As for Part I of his Second Act—his newest day job, as it were—he recently joined a Greenville realty and property management company as business development director. He did pretty much the same work in the public sector for the previous 15 years, serving as the city of Mauldin’s community development director from 2015 until last March, and eight years before that as economic director for Fountain Inn.
It stands to reason, then, that his upscale pub is designed in part to help develop the soon-to-boom city of Woodruff. Or, as he puts it, “You create your own circumstances, those circumstances being in cities where they need something to propel them to the next level.”
His daughter, Walker Areiza, says that’s his approach to everything he does. “Anywhere he goes, he brings just so much enthusiasm and spirit and joy, so it’s been really cool to see over his lifetime—or at least, what I’ve seen in my lifetime—what he’s done and what he’s built everywhere he’s gone,” says Areiza, a tax specialist in Greenville.
But opening a restaurant? For someone who acknowledges that those have a daunting failure rate, he doesn’t come across as a man who knows much about failure. During his stint in the Golden Strip, he drove two major projects: the Mauldin Cultural Center, a $1.1 million effort for which he drummed up a $661,000 grant, and the $1.5 million renovation of the Younts Center for the Performing Arts in Fountain Inn, where he was also its director.

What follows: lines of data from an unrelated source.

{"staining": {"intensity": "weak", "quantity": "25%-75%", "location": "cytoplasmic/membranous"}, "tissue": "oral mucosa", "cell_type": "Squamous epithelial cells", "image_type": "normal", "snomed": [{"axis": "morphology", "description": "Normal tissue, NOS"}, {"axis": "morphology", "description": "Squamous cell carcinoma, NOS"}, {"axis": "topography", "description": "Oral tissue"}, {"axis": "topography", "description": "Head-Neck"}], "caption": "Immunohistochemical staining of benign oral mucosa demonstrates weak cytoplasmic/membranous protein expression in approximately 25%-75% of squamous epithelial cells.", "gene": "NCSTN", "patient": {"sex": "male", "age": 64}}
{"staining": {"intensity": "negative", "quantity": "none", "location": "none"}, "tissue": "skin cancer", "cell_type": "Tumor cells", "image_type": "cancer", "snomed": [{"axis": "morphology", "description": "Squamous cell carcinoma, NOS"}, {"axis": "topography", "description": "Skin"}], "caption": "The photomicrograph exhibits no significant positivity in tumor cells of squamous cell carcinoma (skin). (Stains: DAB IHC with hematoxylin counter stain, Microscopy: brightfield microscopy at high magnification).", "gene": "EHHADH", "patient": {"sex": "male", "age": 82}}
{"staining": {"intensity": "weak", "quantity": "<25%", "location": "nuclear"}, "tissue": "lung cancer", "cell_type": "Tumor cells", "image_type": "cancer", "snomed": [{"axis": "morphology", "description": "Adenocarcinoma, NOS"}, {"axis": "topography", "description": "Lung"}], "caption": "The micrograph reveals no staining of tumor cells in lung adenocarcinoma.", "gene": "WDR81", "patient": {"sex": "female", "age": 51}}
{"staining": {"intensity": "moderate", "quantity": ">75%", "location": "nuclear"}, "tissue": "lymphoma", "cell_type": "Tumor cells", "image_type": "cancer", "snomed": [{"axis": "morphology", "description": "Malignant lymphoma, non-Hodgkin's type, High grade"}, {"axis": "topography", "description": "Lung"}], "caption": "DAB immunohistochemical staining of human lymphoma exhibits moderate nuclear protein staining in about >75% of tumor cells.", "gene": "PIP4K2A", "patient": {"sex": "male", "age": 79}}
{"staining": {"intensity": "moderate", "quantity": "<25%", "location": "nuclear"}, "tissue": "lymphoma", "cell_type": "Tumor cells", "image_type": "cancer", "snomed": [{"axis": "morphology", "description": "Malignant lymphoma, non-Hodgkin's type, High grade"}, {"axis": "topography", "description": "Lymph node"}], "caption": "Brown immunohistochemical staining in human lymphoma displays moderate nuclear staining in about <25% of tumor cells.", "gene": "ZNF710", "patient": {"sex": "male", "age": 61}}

He credits the performing arts for helping grow both small cities, according to an Upstate Business Journal story last year.
He was, after all, an opera singer once and performed musical theater. In 1995, he graduated with a bachelor’s degree in music and business from the College of Charleston. His father, Boyd, was a Baptist preacher in the Holy City; Van also served for 11 years as music and youth minister at First Baptist Church in Fountain Inn, where he and June raised their children, Matthew Broad and Walker Areiza.
“He’s been through a lot in the last couple of years,” Areiza says of her dad. “He’s very resilient and a fighter, and to see him pull through and to keep inspiring others is really exciting. He is incredible. He inspires us all, for sure.”